In the annotated component file are only 4 join="right". https://clarin-eric.github.io/ParlaMint/#sec-ana-words

<u xml:id="ParlaMint-ES-CT_2018-01-17-0101.1.0" who="#MuroXavier" ana="#regular" xml:lang="ca">
  <seg xml:id="ParlaMint-ES-CT_2018-01-17-0101.1.0.0" xml:lang="ca">
    <s xml:id="ParlaMint-ES-CT_2018-01-17-0101.1.0.0.1" xml:lang="ca">
      <w xml:id="ParlaMint-ES-CT_2018-01-17-0101.1.0.0.1.1" msd="UPosTag=ADJ" lemma="bo">Bon</w>
      <w xml:id="ParlaMint-ES-CT_2018-01-17-0101.1.0.0.1.2" msd="UPosTag=NOUN" lemma="dia">dia</w>
      <w xml:id="ParlaMint-ES-CT_2018-01-17-0101.1.0.0.1.3" msd="UPosTag=ADP" lemma="a">a</w>
<!-- missing join: -->
      <w xml:id="ParlaMint-ES-CT_2018-01-17-0101.1.0.0.1.4" msd="UPosTag=PRON" lemma="tothom">tothom</w>
      <pc xml:id="ParlaMint-ES-CT_2018-01-17-0101.1.0.0.1.5" msd="UPosTag=PUNCT">,</pc>
...

missing UD features

<w xml:id="ParlaMint-ES-CT_2018-01-17-0101.1.0.0.1.1" msd="UPosTag=ADJ" lemma="bo">Bon</w>
<w xml:id="ParlaMint-ES-CT_2018-01-17-0101.1.0.0.1.2" msd="UPosTag=NOUN" lemma="dia">dia</w>

should be (according to udpipe)

<w xml:id="ParlaMint-ES-CT_2018-01-17-0101.1.0.0.1.1" msd="UPosTag=ADJ|Gender=Masc|Number=Sing" lemma="bo">Bon</w>
<w xml:id="ParlaMint-ES-CT_2018-01-17-0101.1.0.0.1.2" msd="UPosTag=NOUN|Gender=Masc|Number=Sing" lemma="dia">dia</w>

CNEC prefix

https://github.com/IULATERM-TRL-UPF/ParlaMint/blob/960d8fed8178b5d9b1f2659c60630d2bf2235e02/Data/ParlaMint-ES-CT/ParlaMint-ES-CT.ana.xml#L137-L139

missing taxonomy translation (needed in ParlaMint v3.1)

matyaskopp commented 1 year ago

@rjzevallos What branch in your fork do you want to use?
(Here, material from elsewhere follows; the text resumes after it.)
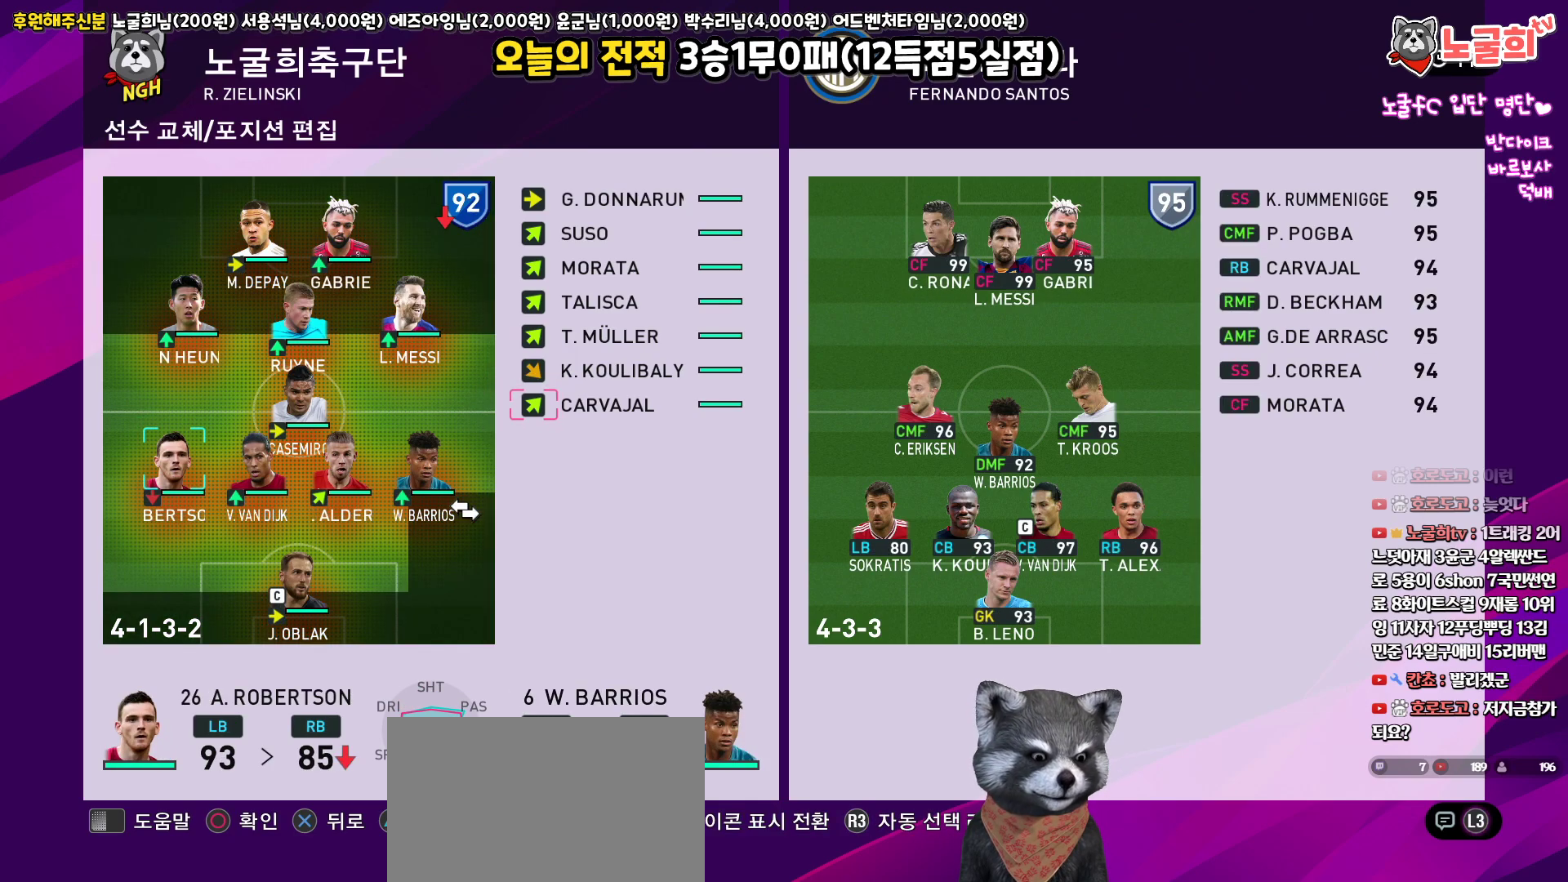
{"buttons": [], "left_stick": "center", "right_stick": "center", "events": [[17, "DPAD_UP", "up"], [100, "DPAD_RIGHT", "down"], [233, "DPAD_RIGHT", "up"], [367, "DPAD_DOWN", "down"], [467, "DPAD_DOWN", "up"]]}
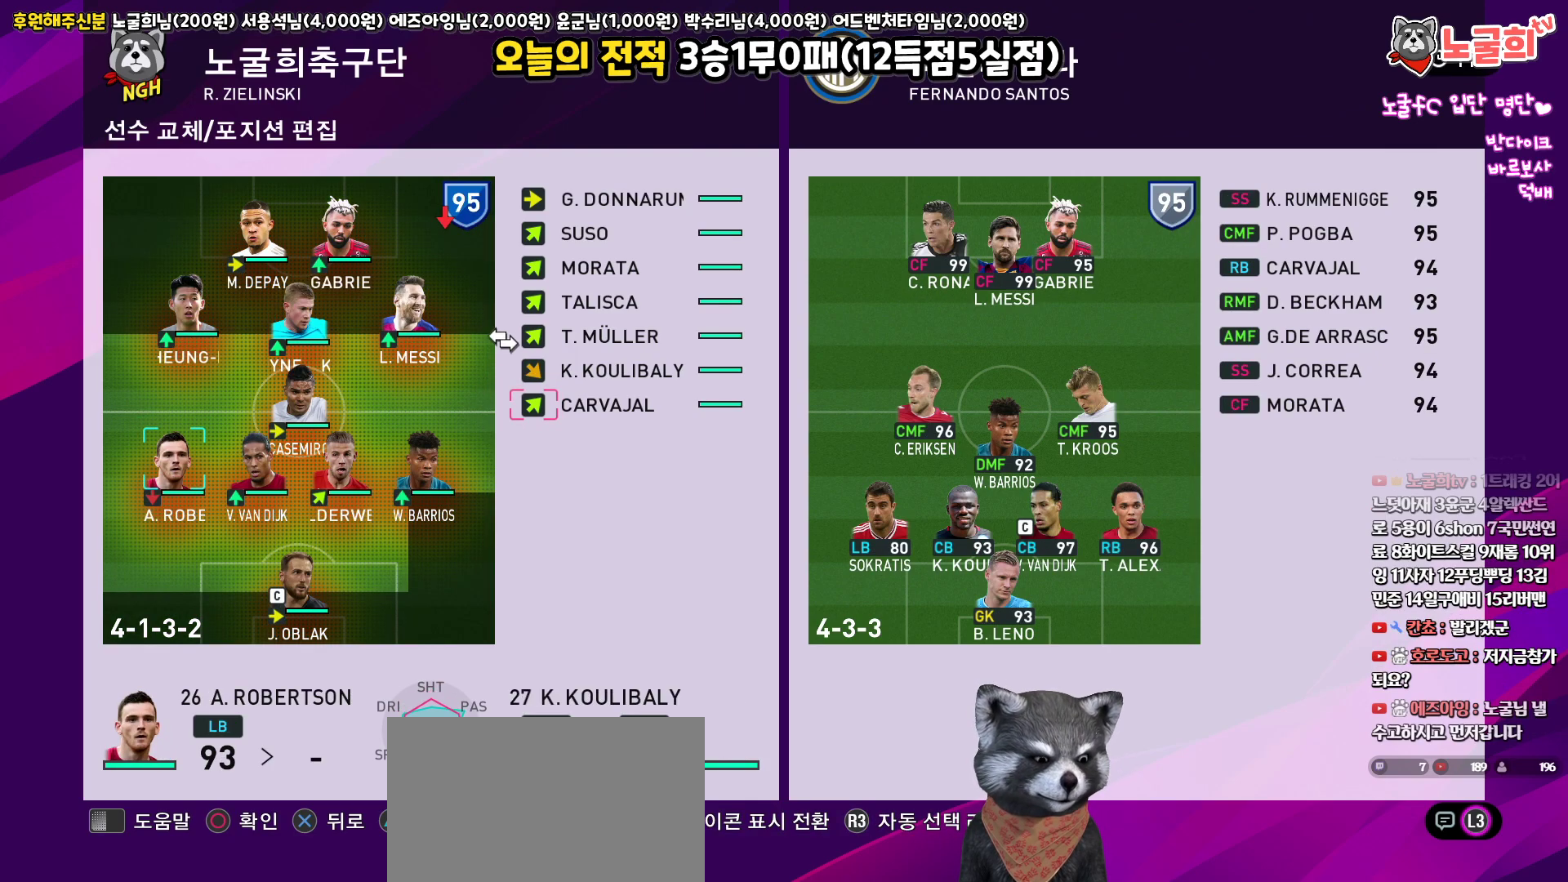
{"buttons": ["CIRCLE"], "left_stick": "center", "right_stick": "center", "events": [[33, "DPAD_DOWN", "down"], [133, "DPAD_DOWN", "up"], [433, "CIRCLE", "down"]]}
You have some commits in IULATERM-TRL-UPF:main and the rest in IULATERM-TRL-UPF:data-ES-CT ? none of these branches contains valid data, and they are wrong in different ways:

main - the @msd should contain UD features

<w xml:id="ParlaMint-ES-CT_2018-01-17-0101.1.0.0.1.1" msd="UPosTag=adj|type=qualificative|gen=masculine|num=singular" lemma="bo">Bon</w>
<w xml:id="ParlaMint-ES-CT_2018-01-17-0101.1.0.0.1.2" msd="UPosTag=noun|type=common|gen=masculine|num=singular" lemma="dia">dia</w>

data-ES-CT - missing UD features

<w xml:id="ParlaMint-ES-CT_2018-01-17-0101.1.0.0.1.1" msd="UPosTag=ADJ" lemma="bo">Bon</w>
<w xml:id="ParlaMint-ES-CT_2018-01-17-0101.1.0.0.1.2" msd="UPosTag=NOUN" lemma="dia">dia</w>
rjzevallos commented 1 year ago

We are using main-branch. Moreover, on Wednesday I made a new pull-requests solving the missing part.

rjzevallos commented 1 year ago

I see that I need to fix the UD features.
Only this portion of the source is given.